Idmapping mounts handle a wide range of long standing use-cases. Here
are just a few:
- Idmapped mounts make it possible to easily share files between
multiple users or multiple machines especially in complex
scenarios. For example, idmapped mounts will be used in the
implementation of portable home directories in
systemd-homed.service(8) where they allow users to move their home
directory to an external storage device and use it on multiple
computers where they are assigned different uids and gids. This
effectively makes it possible to assign random uids and gids at
login time.
- It is possible to share files from the host with unprivileged
containers without having to change ownership permanently through
chown(2).
- It is possible to idmap a container's rootfs and without having to
mangle every file. For example, Chromebooks use it to share the
user's Download folder with their unprivileged containers in their
Linux subsystem.
- It is possible to share files between containers with
non-overlapping idmappings.
- Filesystem that lack a proper concept of ownership such as fat can
use idmapped mounts to implement discretionary access (DAC)
permission checking.
- They allow users to efficiently changing ownership on a per-mount
basis without having to (recursively) chown(2) all files. In
contrast to chown (2) changing ownership of large sets of files is
instantenous with idmapped mounts. This is especially useful when
ownership of a whole root filesystem of a virtual machine or
container is changed. With idmapped mounts a single syscall
mount_setattr syscall will be sufficient to change the ownership of
all files.
- Idmapped mounts always take the current ownership into account as
idmappings specify what a given uid or gid is supposed to be mapped
to. This contrasts with the chown(2) syscall which cannot by itself
take the current ownership of the files it changes into account. It
simply changes the ownership to the specified uid and gid. This is
especially problematic when recursively chown(2)ing a large set of
files which is commong with the aforementioned portable home
directory and container and vm scenario.
- Idmapped mounts allow to change ownership locally, restricting it
to specific mounts, and temporarily as the ownership changes only
apply as long as the mount exists.
Several userspace projects have either already put up patches and
pull-requests for this feature or will do so should you decide to pull
this:
- systemd: In a wide variety of scenarios but especially right away
in their implementation of portable home directories.

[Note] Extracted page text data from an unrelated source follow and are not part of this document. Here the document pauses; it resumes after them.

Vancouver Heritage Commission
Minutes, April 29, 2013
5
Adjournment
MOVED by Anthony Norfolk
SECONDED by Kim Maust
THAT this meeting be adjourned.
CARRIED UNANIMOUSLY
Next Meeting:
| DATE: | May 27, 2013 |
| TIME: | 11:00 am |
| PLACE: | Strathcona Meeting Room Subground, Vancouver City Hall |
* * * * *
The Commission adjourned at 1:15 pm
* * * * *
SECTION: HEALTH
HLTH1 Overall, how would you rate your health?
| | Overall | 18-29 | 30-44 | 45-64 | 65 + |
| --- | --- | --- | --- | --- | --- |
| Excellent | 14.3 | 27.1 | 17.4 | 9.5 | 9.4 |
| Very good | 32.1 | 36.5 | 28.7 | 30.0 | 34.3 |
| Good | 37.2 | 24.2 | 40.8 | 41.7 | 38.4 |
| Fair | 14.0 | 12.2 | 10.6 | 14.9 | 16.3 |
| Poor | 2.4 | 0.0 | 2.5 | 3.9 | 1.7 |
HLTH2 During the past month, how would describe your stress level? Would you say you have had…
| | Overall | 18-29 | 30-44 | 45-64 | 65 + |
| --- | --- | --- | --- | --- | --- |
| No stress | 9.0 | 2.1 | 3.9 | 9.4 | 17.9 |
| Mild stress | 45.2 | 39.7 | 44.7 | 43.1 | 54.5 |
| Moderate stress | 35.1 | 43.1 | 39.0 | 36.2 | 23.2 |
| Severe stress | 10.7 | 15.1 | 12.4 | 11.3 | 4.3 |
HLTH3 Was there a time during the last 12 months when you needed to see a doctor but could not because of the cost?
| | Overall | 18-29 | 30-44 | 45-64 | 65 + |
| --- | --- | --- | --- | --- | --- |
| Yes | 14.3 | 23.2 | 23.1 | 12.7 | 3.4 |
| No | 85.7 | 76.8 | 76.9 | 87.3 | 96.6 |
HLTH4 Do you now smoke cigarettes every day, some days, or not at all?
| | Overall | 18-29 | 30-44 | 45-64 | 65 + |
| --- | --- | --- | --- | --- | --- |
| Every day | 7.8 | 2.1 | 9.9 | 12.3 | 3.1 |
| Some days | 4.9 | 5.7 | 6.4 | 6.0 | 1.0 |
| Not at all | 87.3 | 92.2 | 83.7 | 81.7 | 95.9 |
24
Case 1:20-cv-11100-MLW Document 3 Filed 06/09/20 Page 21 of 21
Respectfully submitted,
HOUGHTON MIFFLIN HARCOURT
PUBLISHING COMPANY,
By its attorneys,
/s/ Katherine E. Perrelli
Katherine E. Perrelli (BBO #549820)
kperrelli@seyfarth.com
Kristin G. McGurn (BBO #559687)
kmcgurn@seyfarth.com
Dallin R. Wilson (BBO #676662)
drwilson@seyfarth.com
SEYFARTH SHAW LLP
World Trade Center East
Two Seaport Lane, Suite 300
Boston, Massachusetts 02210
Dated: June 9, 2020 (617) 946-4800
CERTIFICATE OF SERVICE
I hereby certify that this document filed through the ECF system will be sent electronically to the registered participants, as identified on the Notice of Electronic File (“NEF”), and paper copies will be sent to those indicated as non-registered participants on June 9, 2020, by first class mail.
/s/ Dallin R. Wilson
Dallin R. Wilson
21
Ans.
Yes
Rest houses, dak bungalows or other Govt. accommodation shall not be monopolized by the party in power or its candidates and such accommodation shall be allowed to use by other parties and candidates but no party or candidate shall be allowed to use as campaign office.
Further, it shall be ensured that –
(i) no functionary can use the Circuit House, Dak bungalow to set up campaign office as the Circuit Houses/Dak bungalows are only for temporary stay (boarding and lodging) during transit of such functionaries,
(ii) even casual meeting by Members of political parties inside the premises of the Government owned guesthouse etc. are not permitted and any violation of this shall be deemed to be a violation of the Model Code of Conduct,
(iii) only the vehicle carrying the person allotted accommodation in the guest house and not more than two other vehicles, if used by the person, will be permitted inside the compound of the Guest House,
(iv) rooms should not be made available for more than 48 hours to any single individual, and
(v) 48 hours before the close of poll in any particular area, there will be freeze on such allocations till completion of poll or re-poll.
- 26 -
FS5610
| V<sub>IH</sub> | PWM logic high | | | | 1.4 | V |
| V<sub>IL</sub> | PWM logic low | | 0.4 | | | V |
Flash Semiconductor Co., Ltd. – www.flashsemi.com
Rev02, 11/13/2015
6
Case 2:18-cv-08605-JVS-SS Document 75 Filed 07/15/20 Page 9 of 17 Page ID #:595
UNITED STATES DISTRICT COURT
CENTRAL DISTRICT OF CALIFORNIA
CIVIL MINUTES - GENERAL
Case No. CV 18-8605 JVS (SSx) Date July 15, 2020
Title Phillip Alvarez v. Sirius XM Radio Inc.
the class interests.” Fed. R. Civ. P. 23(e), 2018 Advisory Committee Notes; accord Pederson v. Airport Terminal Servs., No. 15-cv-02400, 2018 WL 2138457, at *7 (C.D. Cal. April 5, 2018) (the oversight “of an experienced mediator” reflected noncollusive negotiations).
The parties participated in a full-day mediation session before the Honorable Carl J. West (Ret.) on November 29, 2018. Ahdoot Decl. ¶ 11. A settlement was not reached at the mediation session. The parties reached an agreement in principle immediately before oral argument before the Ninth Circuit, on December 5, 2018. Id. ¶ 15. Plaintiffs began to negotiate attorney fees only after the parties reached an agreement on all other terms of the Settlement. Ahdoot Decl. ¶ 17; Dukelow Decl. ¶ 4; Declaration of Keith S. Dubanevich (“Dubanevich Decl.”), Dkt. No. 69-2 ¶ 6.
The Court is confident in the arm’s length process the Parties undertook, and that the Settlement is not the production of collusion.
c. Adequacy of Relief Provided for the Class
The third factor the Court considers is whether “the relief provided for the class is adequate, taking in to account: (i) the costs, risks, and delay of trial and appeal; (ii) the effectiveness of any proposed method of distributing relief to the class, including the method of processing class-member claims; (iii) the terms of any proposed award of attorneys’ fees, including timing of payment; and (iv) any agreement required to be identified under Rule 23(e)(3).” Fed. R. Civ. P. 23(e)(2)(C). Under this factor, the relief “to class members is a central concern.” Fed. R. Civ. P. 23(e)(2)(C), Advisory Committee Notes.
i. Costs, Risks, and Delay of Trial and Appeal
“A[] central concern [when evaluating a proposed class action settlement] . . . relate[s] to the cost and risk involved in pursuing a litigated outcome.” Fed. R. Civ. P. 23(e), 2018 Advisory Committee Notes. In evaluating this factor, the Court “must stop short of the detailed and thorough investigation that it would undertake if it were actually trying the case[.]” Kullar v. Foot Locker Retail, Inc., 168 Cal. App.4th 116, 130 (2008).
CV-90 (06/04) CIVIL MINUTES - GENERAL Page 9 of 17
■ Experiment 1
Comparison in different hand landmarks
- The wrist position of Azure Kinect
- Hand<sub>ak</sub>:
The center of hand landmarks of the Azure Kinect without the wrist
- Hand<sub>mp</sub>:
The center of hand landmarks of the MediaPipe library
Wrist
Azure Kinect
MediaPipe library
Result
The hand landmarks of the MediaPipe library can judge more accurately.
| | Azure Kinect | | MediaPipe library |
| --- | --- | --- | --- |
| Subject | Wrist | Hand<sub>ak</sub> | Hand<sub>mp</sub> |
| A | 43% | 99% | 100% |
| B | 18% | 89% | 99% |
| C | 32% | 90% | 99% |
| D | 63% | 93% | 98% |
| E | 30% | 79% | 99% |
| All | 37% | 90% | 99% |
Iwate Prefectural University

https://systemd.io/HOME_DIRECTORY/
- container runtimes: containerd, runC, LXD:To share data between
host and unprivileged containers, unprivileged and privileged
containers, etc. The pull request for idmapped mounts support in
containerd, the default Kubernetes runtime is already up for quite
a while now: https://github.com/containerd/containerd/pull/4734
- The virtio-fs developers and several users have expressed interest
in using this feature with virtual machines once virtio-fs is
ported.
- ChromeOS: Sharing host-directories with unprivileged containers.
I've tightly synced with all those projects and all of those listed
here have also expressed their need/desire for this feature on the
mailing list. For more info on how people use this there's a bunch of
talks about this too. Here's just two recent ones:
https://www.cncf.io/wp-content/uploads/2020/12/Rootless-Containers-in-Gitpod.pdf
https://fosdem.org/2021/schedule/event/containers_idmap/
This comes with an extensive xfstests suite covering both ext4 and
xfs:
https://git.kernel.org/brauner/xfstests-dev/h/idmapped_mounts
It covers truncation, creation, opening, xattrs, vfscaps, setid
execution, setgid inheritance and more both with idmapped and
non-idmapped mounts. It already helped to discover an unrelated xfs
setgid inheritance bug which has since been fixed in mainline. It will
be sent for inclusion with the xfstests project should you decide to
merge this.
In order to support per-mount idmappings vfsmounts are marked with
user namespaces. The idmapping of the user namespace will be used to
map the ids of vfs objects when they are accessed through that mount.
By default all vfsmounts are marked with the initial user namespace.
The initial user namespace is used to indicate that a mount is not
idmapped. All operations behave as before and this is verified in the
testsuite.
Based on prior discussions we want to attach the whole user namespace
and not just a dedicated idmapping struct. This allows us to reuse all
the helpers that already exist for dealing with idmappings instead of
introducing a whole new range of helpers. In addition, if we decide in
the future that we are confident enough to enable unprivileged users
to setup idmapped mounts the permission checking can take into account
whether the caller is privileged in the user namespace the mount is
currently marked with.
The user namespace the mount will be marked with can be specified by
passing a file descriptor refering to the user namespace as an
argument to the new mount_setattr() syscall together with the new
MOUNT_ATTR_IDMAP flag. The system call follows the openat2() pattern
of extensibility.
The following conditions must be met in order to create an idmapped
mount:
- The caller must currently have the CAP_SYS_ADMIN capability in the
user namespace the underlying filesystem has been mounted in.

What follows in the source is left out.